# Political threads



## MikeH (Sep 8, 2020)

Hi all 

after a lot of admin and moderator discussion, I have taken the decision to ban political threads on the forum 

This is first and foremost a golf forum and while we try to allow some latitude for off-topic discussions it seems like political threads are just too divisive and create too many fallouts

If forumers could keep the disagreements contained to these threads it might not be so bad but it seems like a lot of ill-feeling and nasty exchanges in golf and other less contentious off-topic threads seem to have their roots in political discussions

All live political discussions will be locked and any new threads that are started will be removed and instigators liable to receive an infraction

Sorry that its come to this but I feel we were left with no other option.

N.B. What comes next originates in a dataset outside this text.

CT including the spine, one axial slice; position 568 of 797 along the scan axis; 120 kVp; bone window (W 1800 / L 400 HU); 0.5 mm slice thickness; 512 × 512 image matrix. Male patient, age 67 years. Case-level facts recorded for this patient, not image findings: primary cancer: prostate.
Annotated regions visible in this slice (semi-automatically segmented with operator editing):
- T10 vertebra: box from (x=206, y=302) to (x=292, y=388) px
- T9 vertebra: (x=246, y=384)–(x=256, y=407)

I am sure for those who have a burning desire to discuss politics there are other forums that will provide that platform but for now, I feel the Golf Monthly forum needs free of the negative aspects of political discussions

thanks 
Mike


----------



## brendy (Jan 8, 2021)

Members of GM Forums, just a little bumparoo, please refrain from starting or entering into political discussion, as we all know, the odd light hearted quip is fine but there is the likes of facebook and mumsnet should anyone want to go full Boris and vent their spleen.
Warnings, infraction points and/or a darned good British style thrashing will be handed out for those that cross the line.


----------